Passage =>
--------------------------------

Pemberton, who will be a keynote speaker June 12 at the Catholic Health Assembly in San Diego, explains he once was written off as having not a chance in the world to overcome the sad circumstances of his childhood. But through the power of reading, the influence of mentors and a relentless drive to find out what he is capable of, he has become a loving husband and father, and a leader of a foundation that helps young people. His resilience inspires, and his story gives strength to adults who suffered as children.

In the book, and in A Chance in the World, an independent movie he co-produced based on the memoir, Pemberton uses the universal themes of family and faith, and fortitude and forgiveness to answer a question that shadowed his youth:

How do you shape a meaningful life when you know that your mother and father didn't want you?

His answer was to realize that we are measured not by what happens to us, but by how we respond.

"At some point," Pemberton said in a recent interview, "you've got to move beyond circumstances you're in and introduce yourself to this new world that you're in that's still overflowing in possibilities for you. That's the most exciting part of this for me."

Abandonment and abuse
His upbeat outlook is far from what one might expect based on his early years. Abandoned by his mother, not knowing who his father was, he grew up as Steve Klakowicz in the foster care system of New Bedford, Mass. It was there that a babysitter wrote the words that became not a prediction for the rest of his life, but instead a lifelong challenge.

"Dropped Steve off at the latest family his mother is boarding him out to," she wrote when he was 18 months old. "… he cried his heart out … this little boy doesn't have a chance in the world."

Much of his childhood was spent with the Robinsons, a foster family that presented an angelic face to the agency that oversaw his care. But when visitors left, Pemberton's life became a hellish existence of physical and psychological abuse. Fearing even worse punishment if he blew the whistle, he learned to keep quiet, take refuge in prayer and in books and win small victories whenever he could.

When the torture became too much, a few days after Christmas in his senior year of high school, he begged to be removed from the Robinson home. A school counselor agreed to let Pemberton stay with him. He had finally found a family worthy of the name.

After high school, he graduated from Boston College, then worked in its admissions office. He went on to work as a diversity officer at Monster.com, then Walgreens, before taking his current position as chief human resources officer at Globoforce, a company that helps develop strong workplace cultures.

Becoming a daddy
Pemberton also got married and is now the father of three children. That family helped spur his continued research into the backgrounds of his parents — Marion Klakowicz, a white woman who struggled with alcoholism, and Kenny Pemberton, an up-and-coming African-American boxer who was murdered at the age of 26. He eventually went to court to change his last name.

"As a child, even as a young man," Pemberton said in the interview, "I had no appreciation for the history they had come from and how they had suffered. I was going to be even more driven to live a life that demonstrates that their lives were not in vain."

--------------------------------

Stored entries

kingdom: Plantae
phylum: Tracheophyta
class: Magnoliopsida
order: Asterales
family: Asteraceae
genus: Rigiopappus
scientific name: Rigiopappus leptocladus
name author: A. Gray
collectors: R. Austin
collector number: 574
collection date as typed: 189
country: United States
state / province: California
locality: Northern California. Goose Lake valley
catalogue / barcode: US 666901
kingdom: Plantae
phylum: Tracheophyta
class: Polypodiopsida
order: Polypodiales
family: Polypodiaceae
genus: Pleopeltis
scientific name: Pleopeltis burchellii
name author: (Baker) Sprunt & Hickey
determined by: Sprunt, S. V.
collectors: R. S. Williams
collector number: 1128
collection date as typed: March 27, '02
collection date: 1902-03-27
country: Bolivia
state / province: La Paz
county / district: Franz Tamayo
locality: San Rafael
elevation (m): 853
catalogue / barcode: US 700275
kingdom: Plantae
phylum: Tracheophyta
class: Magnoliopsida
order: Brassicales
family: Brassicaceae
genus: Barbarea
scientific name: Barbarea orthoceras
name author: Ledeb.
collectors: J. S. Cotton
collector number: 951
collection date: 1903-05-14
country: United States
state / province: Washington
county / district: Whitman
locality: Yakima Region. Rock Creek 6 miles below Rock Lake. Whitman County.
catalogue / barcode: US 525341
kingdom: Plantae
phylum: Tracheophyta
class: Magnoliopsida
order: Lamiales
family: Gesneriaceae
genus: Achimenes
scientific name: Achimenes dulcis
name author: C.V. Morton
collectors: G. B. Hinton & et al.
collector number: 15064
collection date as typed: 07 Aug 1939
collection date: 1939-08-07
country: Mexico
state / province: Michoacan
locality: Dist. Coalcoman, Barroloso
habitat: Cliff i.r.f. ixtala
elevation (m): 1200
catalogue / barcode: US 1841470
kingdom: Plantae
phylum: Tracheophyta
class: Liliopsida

--------------------------------

The exercise =>
According to the Pemberton profile, what is Pemberton's current position, and at which company?

Solution for this exercise =>
He is chief human resources officer at Globoforce.